No wonder Americans reacted by telling the Left to shove it.

That phenomenon could very well continue. The Left has run out of aggressors to target; instead, they’ve become the aggressors, self-righteous morality police dedicated to wiping out dissenting thought. Americans aren’t up for that sort of thing. We think we’re pretty tolerant people, and, by and large, we are. Trump won, at least in part, by refusing to kowtow to the Left’s newest social crusades, in word if not in deed.

And Shapiro’s conclusion may well prove prophetic, unless the American Left change course:

In Die Hard, villain Hans Gruber misquotes Plutarch: “And when Alexander saw the breadth of his domain, he wept, for there were no more worlds to conquer.” The Left will never recognize that simple fact — and so they will push ever onward, steadily encroaching on liberty and driving a blowback they cannot comprehend.

There may be no more worlds to conquer, but the Left is strangely unwilling to disband its standing army – or rather is unable to do so, knowing that their electoral coalition of competing special interests and designated victim classes is only held together so long as there is a clear Enemy Oppressor to fight.

Having helped to achieve civil rights, women’s equality and gay rights, the American Left should now be beating its swords into ploughshares, hanging up the social justice armour and generating a tide to lift the boats of all Americans (including the maligned white working class), not only their favoured interest groups.

Hint: this might have something to do with trying to solve the great political question of our time, as frequently mentioned on this blog.

But they can’t. There are too many greedy over-powerful generals to feed and reward with war spoils, and these generals (the leaders of the various social justice movements) in turn must keep their troops happy by providing them with bounty in the form of political victories, legislative accomplishments and tangible real-world perks – including those which encroach on individual freedom, as Ben Shapiro notes.

Thus the American Left has become an unstoppable social justice juggernaut, perpetually seeking out new offences to take outrage over, in order to give the troops something to do and keep the fractious coalition together a little longer.

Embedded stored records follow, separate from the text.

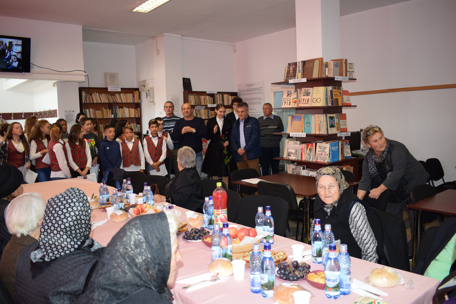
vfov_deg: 43.6
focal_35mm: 30
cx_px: 228
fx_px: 380
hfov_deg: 61.9
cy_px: 152
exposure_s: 1/60
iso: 800
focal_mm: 20
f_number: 4
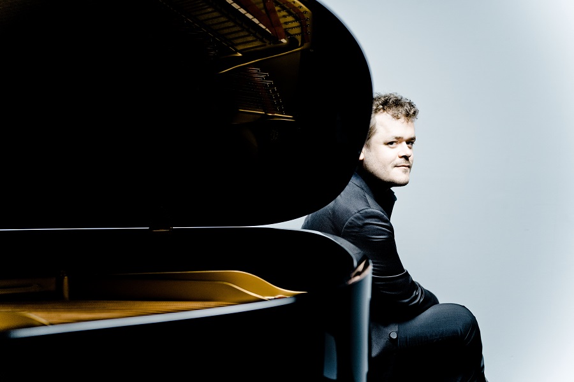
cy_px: 191
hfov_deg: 39.6
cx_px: 287
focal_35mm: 50
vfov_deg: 27.0
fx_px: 797
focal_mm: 50
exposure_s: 1/100
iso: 640
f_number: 2.2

Even if Democratic Party leaders could see the folly of their present path (and the re-election of Nancy Pelosi as House Minority Leader clearly shows that the vast majority still do not get it) they would be powerless to change course. The unfolding slow-motion car crash is not pleasant to watch. As Ben Shapiro notes, the fury of the American Left (and the British Left too, to a slightly lesser extent) is “driving a blowback they cannot comprehend”.

While plenty of Donald Trump supporters may spend their leisure hours percolating in an online ideological echo chamber, their necessary interaction with a broadly large-L Liberal media and culture means that they are at least constantly aware of the existence other political viewpoints. Conservative college and university students often learn how to debate, defend and refine their ideas through having them constantly challenged and disparaged on campus.

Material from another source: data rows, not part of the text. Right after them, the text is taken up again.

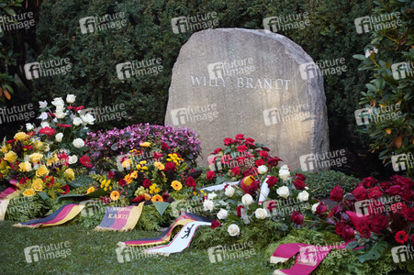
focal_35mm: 151
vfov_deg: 9.1
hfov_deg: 13.6
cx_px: 207
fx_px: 1735
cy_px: 138
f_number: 5.6
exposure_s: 1/100
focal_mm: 151
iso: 640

Not so for the Left. Depending on geography and occupation, it is entirely possible for many on the Left to go for long periods (interrupted only by the odd traumatic microaggression experienced when venturing beyond their safe space or carefully curated social media feeds) without ever bumping into the Other America at all. Judging by the ongoing howls of outraged incomprehension, some on the Left only ever glimpse this America once every four years, at presidential election time.

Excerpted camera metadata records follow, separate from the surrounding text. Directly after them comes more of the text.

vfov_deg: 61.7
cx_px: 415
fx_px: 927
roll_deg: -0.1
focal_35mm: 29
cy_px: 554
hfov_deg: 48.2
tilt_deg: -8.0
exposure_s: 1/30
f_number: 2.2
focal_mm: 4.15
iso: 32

This is why the American Left is unlikely to change course, even now. When your view of the path ahead is skewed to the side so that you cannot see the iceberg field directly ahead, the first light impact may not persuade you of the need to stop or change course. Nor may the second, slightly more jarring collision with reality. And only when a massive head-on collision holes your social movement and political party beneath the waterline does the folly become truly apparent.